THE 138 bank failures in the United States last year, a post-depression record, are a cause for some concern - but not panic. We can't expect the banking system to be healthier than the general economy. Last year was not a bad one for the nation as a whole, but it was not without its rough patches, either. The oil and farming regions had a particularly tough time, and that is where many of the failures were: 26 in Texas, 16 in Oklahoma, 14 in Kansas, 10 in Iowa, and 9 in Missouri.
Bank failures have given rise to expressions of concern about financial deregulation, but time and again, failures are traceable to poor management, not to deregulation.
Some banks may have been run like public utilities rather than competitive businesses, and some bankers have had some learning to do. But a bad loan is a bad loan. Indeed, some of the most serious problems have been failures of overregulation, notably in states that restricted the ability of banks to branch, acquire other banks, or otherwise diversify to protect themselves.

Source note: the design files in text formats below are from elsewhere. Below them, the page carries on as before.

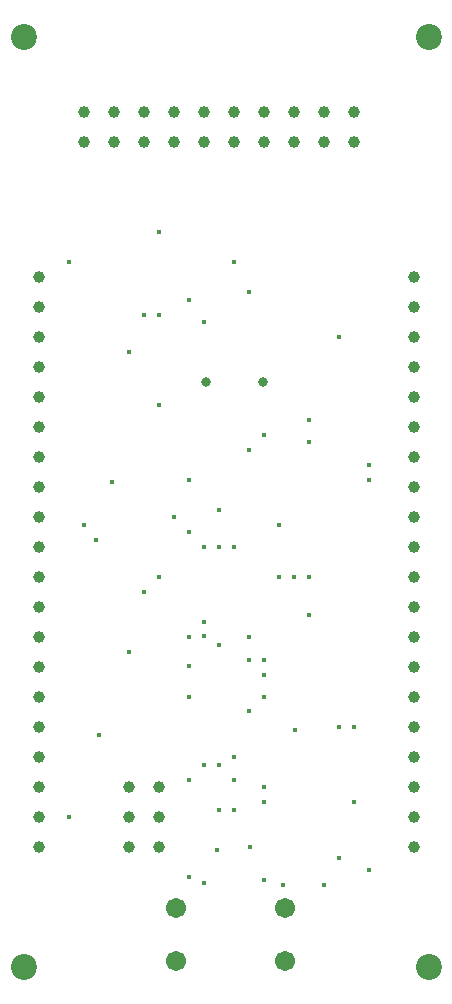
<source format=gbr>
%TF.GenerationSoftware,KiCad,Pcbnew,7.0.7*%
%TF.CreationDate,2023-09-22T09:56:48+09:00*%
%TF.ProjectId,STM32F103_dev_board,53544d33-3246-4313-9033-5f6465765f62,1.0*%
%TF.SameCoordinates,Original*%
%TF.FileFunction,Plated,1,4,PTH,Drill*%
%TF.FilePolarity,Positive*%
%FSLAX46Y46*%
G04 Gerber Fmt 4.6, Leading zero omitted, Abs format (unit mm)*
G04 Created by KiCad (PCBNEW 7.0.7) date 2023-09-22 09:56:48*
%MOMM*%
%LPD*%
G01*
G04 APERTURE LIST*
%TA.AperFunction,ViaDrill*%
%ADD10C,0.400000*%
%TD*%
%TA.AperFunction,ComponentDrill*%
%ADD11C,0.800000*%
%TD*%
%TA.AperFunction,ComponentDrill*%
%ADD12C,1.000000*%
%TD*%
%TA.AperFunction,ComponentDrill*%
%ADD13C,1.710000*%
%TD*%
%TA.AperFunction,ComponentDrill*%
%ADD14C,2.200000*%
%TD*%
G04 APERTURE END LIST*
D10*
X132080000Y-79320000D03*
X132080000Y-126310000D03*
X133350000Y-101600000D03*
X134345500Y-102870000D03*
X134620000Y-119380000D03*
X135722701Y-97957299D03*
X137160000Y-86940000D03*
X137160000Y-112340000D03*
X138430000Y-83820000D03*
X138430000Y-107260000D03*
X139700000Y-76780000D03*
X139700000Y-83820000D03*
X139700000Y-91440000D03*
X139700000Y-105990000D03*
X140970000Y-100910000D03*
X142218369Y-113562009D03*
X142240000Y-82550000D03*
X142240000Y-97790000D03*
X142240000Y-102180000D03*
X142240000Y-111070000D03*
X142240000Y-116150000D03*
X142240000Y-123190000D03*
X142240000Y-131445000D03*
X143510000Y-84400000D03*
X143510000Y-103450000D03*
X143510000Y-109800000D03*
X143510000Y-110998000D03*
X143510000Y-121920000D03*
X143510000Y-131953000D03*
X144653000Y-129159000D03*
X144780000Y-100330000D03*
X144780000Y-103450000D03*
X144780000Y-121920000D03*
X144780000Y-125730000D03*
X144824341Y-111791705D03*
X146050000Y-79320000D03*
X146050000Y-103450000D03*
X146050000Y-121230000D03*
X146050000Y-123190000D03*
X146050000Y-125730000D03*
X147320000Y-81860000D03*
X147320000Y-95250000D03*
X147320000Y-111070000D03*
X147320000Y-113030000D03*
X147320000Y-117348000D03*
X147447000Y-128905000D03*
X148590000Y-93980000D03*
X148590000Y-113030000D03*
X148590000Y-114300000D03*
X148590000Y-116150000D03*
X148590000Y-123770000D03*
X148590000Y-125040000D03*
X148590000Y-131699000D03*
X149860000Y-101600000D03*
X149860000Y-105990000D03*
X150241000Y-132080000D03*
X151130000Y-105990000D03*
X151257000Y-118999000D03*
X152400000Y-92710000D03*
X152400000Y-94560000D03*
X152400000Y-105990000D03*
X152400000Y-109220000D03*
X153670000Y-132080000D03*
X154935701Y-129789701D03*
X154940000Y-85670000D03*
X154940000Y-118690000D03*
X156210000Y-118690000D03*
X156210000Y-125040000D03*
X157480000Y-96520000D03*
X157480000Y-97790000D03*
X157480000Y-130810000D03*
D11*
%TO.C,Y1*%
X143670000Y-89480000D03*
X148550000Y-89480000D03*
D12*
%TO.C,J2*%
X129540000Y-80590000D03*
X129540000Y-83130000D03*
X129540000Y-85670000D03*
X129540000Y-88210000D03*
X129540000Y-90750000D03*
X129540000Y-93290000D03*
X129540000Y-95830000D03*
X129540000Y-98370000D03*
X129540000Y-100910000D03*
X129540000Y-103450000D03*
X129540000Y-105990000D03*
X129540000Y-108530000D03*
X129540000Y-111070000D03*
X129540000Y-113610000D03*
X129540000Y-116150000D03*
X129540000Y-118690000D03*
X129540000Y-121230000D03*
X129540000Y-123770000D03*
X129540000Y-126310000D03*
X129540000Y-128850000D03*
%TO.C,J1*%
X133350000Y-66620000D03*
X133350000Y-69160000D03*
X135890000Y-66620000D03*
X135890000Y-69160000D03*
%TO.C,J4*%
X137155000Y-123785000D03*
X137155000Y-126325000D03*
X137155000Y-128865000D03*
%TO.C,J1*%
X138430000Y-66620000D03*
X138430000Y-69160000D03*
%TO.C,J4*%
X139695000Y-123785000D03*
X139695000Y-126325000D03*
X139695000Y-128865000D03*
%TO.C,J1*%
X140970000Y-66620000D03*
X140970000Y-69160000D03*
X143510000Y-66620000D03*
X143510000Y-69160000D03*
X146050000Y-66620000D03*
X146050000Y-69160000D03*
X148590000Y-66620000D03*
X148590000Y-69160000D03*
X151130000Y-66620000D03*
X151130000Y-69160000D03*
X153670000Y-66620000D03*
X153670000Y-69160000D03*
X156210000Y-66620000D03*
X156210000Y-69160000D03*
%TO.C,J3*%
X161290000Y-80590000D03*
X161290000Y-83130000D03*
X161290000Y-85670000D03*
X161290000Y-88210000D03*
X161290000Y-90750000D03*
X161290000Y-93290000D03*
X161290000Y-95830000D03*
X161290000Y-98370000D03*
X161290000Y-100910000D03*
X161290000Y-103450000D03*
X161290000Y-105990000D03*
X161290000Y-108530000D03*
X161290000Y-111070000D03*
X161290000Y-113610000D03*
X161290000Y-116150000D03*
X161290000Y-118690000D03*
X161290000Y-121230000D03*
X161290000Y-123770000D03*
X161290000Y-126310000D03*
X161290000Y-128850000D03*
D13*
%TO.C,J6*%
X141148000Y-134057000D03*
X141148000Y-138557000D03*
X150368000Y-134057000D03*
X150368000Y-138557000D03*
D14*
%TO.C,REF\u002A\u002A*%
X128270000Y-60270000D03*
X128285913Y-139053348D03*
X162560000Y-60270000D03*
X162560000Y-139010000D03*
M02*

</source>
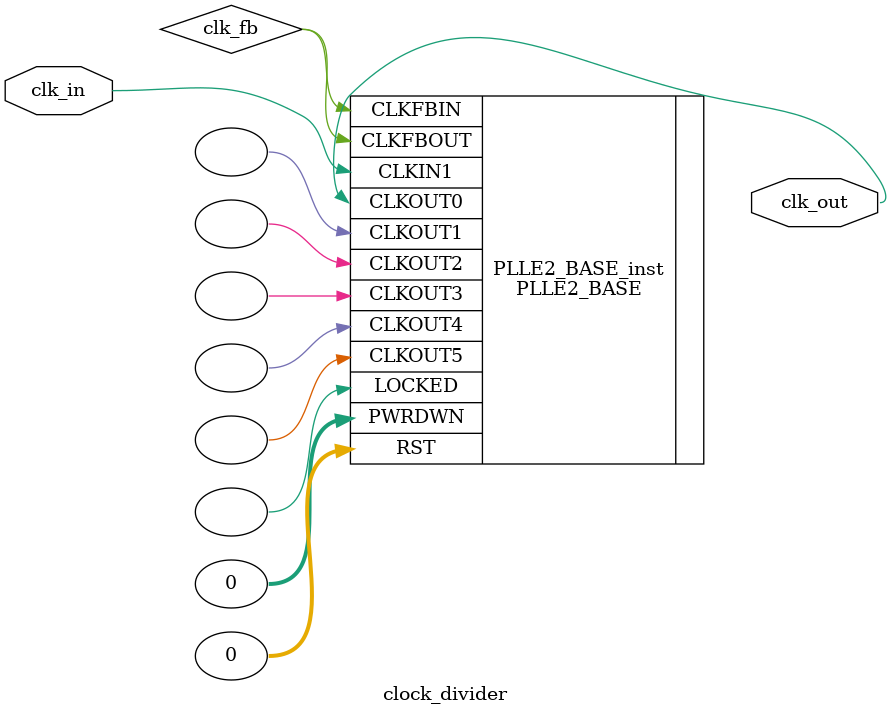
<source format=sv>

module clock_divider #(
    parameter DIVIDE = 2
) (
    input logic clk_in,
    output logic clk_out
);

  logic clk_fb;


// PLLE2_BASE: Base Phase Locked Loop (PLL)

PLLE2_BASE #(
   .CLKFBOUT_MULT(5),        // Multiply value for all CLKOUT, (2-64)
   .CLKOUT0_DIVIDE(DIVIDE)
)
PLLE2_BASE_inst (
   .CLKOUT0(clk_out),   // 1-bit output: CLKOUT0
   .CLKOUT1(),   // 1-bit output: CLKOUT1
   .CLKOUT2(),   // 1-bit output: CLKOUT2
   .CLKOUT3(),   // 1-bit output: CLKOUT3
   .CLKOUT4(),   // 1-bit output: CLKOUT4
   .CLKOUT5(),   // 1-bit output: CLKOUT5

   // Feedback Clocks: 1-bit (each) output: Clock feedback ports
   .CLKFBOUT(clk_fb), // 1-bit output: Feedback clock
   .LOCKED(),     // 1-bit output: LOCK
   .CLKIN1(clk_in),     // 1-bit input: Input clock

   // Control Ports: 1-bit (each) input: PLL control ports
   .PWRDWN(0),     // 1-bit input: Power-down
   .RST(0),           // 1-bit input: Reset

   // Feedback Clocks: 1-bit (each) input: Clock feedback ports
   .CLKFBIN(clk_fb)    // 1-bit input: Feedback clock
);

endmodule

</source>
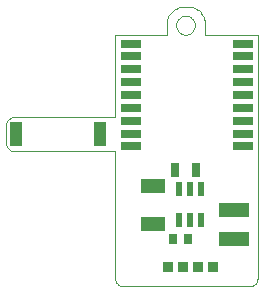
<source format=gbp>
G75*
%MOIN*%
%OFA0B0*%
%FSLAX24Y24*%
%IPPOS*%
%LPD*%
%AMOC8*
5,1,8,0,0,1.08239X$1,22.5*
%
%ADD10C,0.0000*%
%ADD11R,0.0394X0.0787*%
%ADD12R,0.0709X0.0276*%
%ADD13R,0.0709X0.0315*%
%ADD14R,0.1000X0.0500*%
%ADD15R,0.0320X0.0350*%
%ADD16R,0.0244X0.0480*%
%ADD17R,0.0276X0.0354*%
%ADD18R,0.0787X0.0472*%
%ADD19R,0.0315X0.0472*%
D10*
X009958Y013875D02*
X013333Y013875D01*
X013333Y009625D01*
X013335Y009595D01*
X013340Y009565D01*
X013349Y009536D01*
X013362Y009509D01*
X013377Y009483D01*
X013396Y009459D01*
X013417Y009438D01*
X013441Y009419D01*
X013467Y009404D01*
X013494Y009391D01*
X013523Y009382D01*
X013553Y009377D01*
X013583Y009375D01*
X017831Y009375D01*
X017861Y009377D01*
X017891Y009382D01*
X017920Y009391D01*
X017948Y009403D01*
X017973Y009419D01*
X017997Y009437D01*
X018019Y009458D01*
X018038Y009482D01*
X018053Y009508D01*
X018066Y009535D01*
X018075Y009564D01*
X018081Y009594D01*
X018083Y009624D01*
X018083Y017750D01*
X016333Y017750D01*
X016333Y018124D01*
X016333Y018125D02*
X016330Y018170D01*
X016323Y018215D01*
X016313Y018259D01*
X016300Y018303D01*
X016283Y018345D01*
X016263Y018386D01*
X016239Y018425D01*
X016213Y018462D01*
X016184Y018497D01*
X016152Y018529D01*
X016118Y018559D01*
X016082Y018586D01*
X016043Y018611D01*
X016003Y018632D01*
X015961Y018650D01*
X015918Y018664D01*
X015874Y018675D01*
X015829Y018683D01*
X015784Y018687D01*
X015738Y018688D01*
X015739Y018688D02*
X015603Y018688D01*
X015602Y018687D02*
X015555Y018682D01*
X015509Y018672D01*
X015464Y018660D01*
X015420Y018643D01*
X015377Y018624D01*
X015336Y018601D01*
X015297Y018575D01*
X015260Y018546D01*
X015226Y018514D01*
X015194Y018479D01*
X015164Y018442D01*
X015138Y018403D01*
X015115Y018362D01*
X015096Y018319D01*
X015079Y018275D01*
X015067Y018230D01*
X015057Y018184D01*
X015052Y018137D01*
X015050Y018090D01*
X015052Y018043D01*
X015052Y017750D01*
X013333Y017750D01*
X013333Y015000D01*
X009958Y015000D01*
X009928Y014998D01*
X009898Y014993D01*
X009869Y014984D01*
X009842Y014971D01*
X009816Y014956D01*
X009792Y014937D01*
X009771Y014916D01*
X009752Y014892D01*
X009737Y014866D01*
X009724Y014839D01*
X009715Y014810D01*
X009710Y014780D01*
X009708Y014750D01*
X009708Y014125D01*
X009710Y014095D01*
X009715Y014065D01*
X009724Y014036D01*
X009737Y014009D01*
X009752Y013983D01*
X009771Y013959D01*
X009792Y013938D01*
X009816Y013919D01*
X009842Y013904D01*
X009869Y013891D01*
X009898Y013882D01*
X009928Y013877D01*
X009958Y013875D01*
X015370Y018064D02*
X015372Y018099D01*
X015378Y018134D01*
X015388Y018167D01*
X015401Y018200D01*
X015418Y018231D01*
X015438Y018259D01*
X015462Y018285D01*
X015488Y018309D01*
X015516Y018329D01*
X015547Y018346D01*
X015580Y018359D01*
X015613Y018369D01*
X015648Y018375D01*
X015683Y018377D01*
X015718Y018375D01*
X015753Y018369D01*
X015786Y018359D01*
X015819Y018346D01*
X015850Y018329D01*
X015878Y018309D01*
X015904Y018285D01*
X015928Y018259D01*
X015948Y018231D01*
X015965Y018200D01*
X015978Y018167D01*
X015988Y018134D01*
X015994Y018099D01*
X015996Y018064D01*
X015994Y018029D01*
X015988Y017994D01*
X015978Y017961D01*
X015965Y017928D01*
X015948Y017897D01*
X015928Y017869D01*
X015904Y017843D01*
X015878Y017819D01*
X015850Y017799D01*
X015819Y017782D01*
X015786Y017769D01*
X015753Y017759D01*
X015718Y017753D01*
X015683Y017751D01*
X015648Y017753D01*
X015613Y017759D01*
X015580Y017769D01*
X015547Y017782D01*
X015516Y017799D01*
X015488Y017819D01*
X015462Y017843D01*
X015438Y017869D01*
X015418Y017897D01*
X015401Y017928D01*
X015388Y017961D01*
X015378Y017994D01*
X015372Y018029D01*
X015370Y018064D01*
D11*
X012833Y014436D03*
X010038Y014436D03*
D12*
X013852Y014032D03*
X013852Y017457D03*
X017592Y017457D03*
X017592Y014032D03*
D13*
X017592Y014445D03*
X017592Y014879D03*
X017592Y015312D03*
X017592Y015745D03*
X017592Y016178D03*
X017592Y016611D03*
X017592Y017044D03*
X013852Y017044D03*
X013852Y016611D03*
X013852Y016178D03*
X013852Y015745D03*
X013852Y015312D03*
X013852Y014879D03*
X013852Y014445D03*
D14*
X017302Y011906D03*
X017302Y010938D03*
D15*
X016583Y010000D03*
X016083Y010000D03*
X015583Y010000D03*
X015083Y010000D03*
D16*
X015458Y011562D03*
X015832Y011562D03*
X016206Y011566D03*
X016206Y012594D03*
X015832Y012594D03*
X015458Y012594D03*
D17*
X015265Y010938D03*
X015777Y010938D03*
D18*
X014583Y011433D03*
X014583Y012692D03*
D19*
X015323Y013250D03*
X016031Y013250D03*
M02*

</source>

The Federal Deposit Insurance Corporation still functions, of course, and comfort can be taken in that. And there remain nearly 15,000 banks protected by the FDIC - to say nothing of thrifts, credit unions, non-bank banks, and other institutions meeting the needs of customers ranging from ordinary private citizens to multibillion-dollar corporate borrowers.
Given the sheer size and diversity of its market, the US is unlikely to go the route of smaller, much more homogeneous countries like Canada or Australia and end up with just a handful of nationwide banks. And most observers feel that there will always be a place for the small local bank that knows and serves its community well.
This is not to say that some judicious consolidation of the industry might not be in order, however. If bank examiners and other regulators are on their toes, they will spot problems while they are still manageable and generally help keep whatever consolidation is needed relatively painless.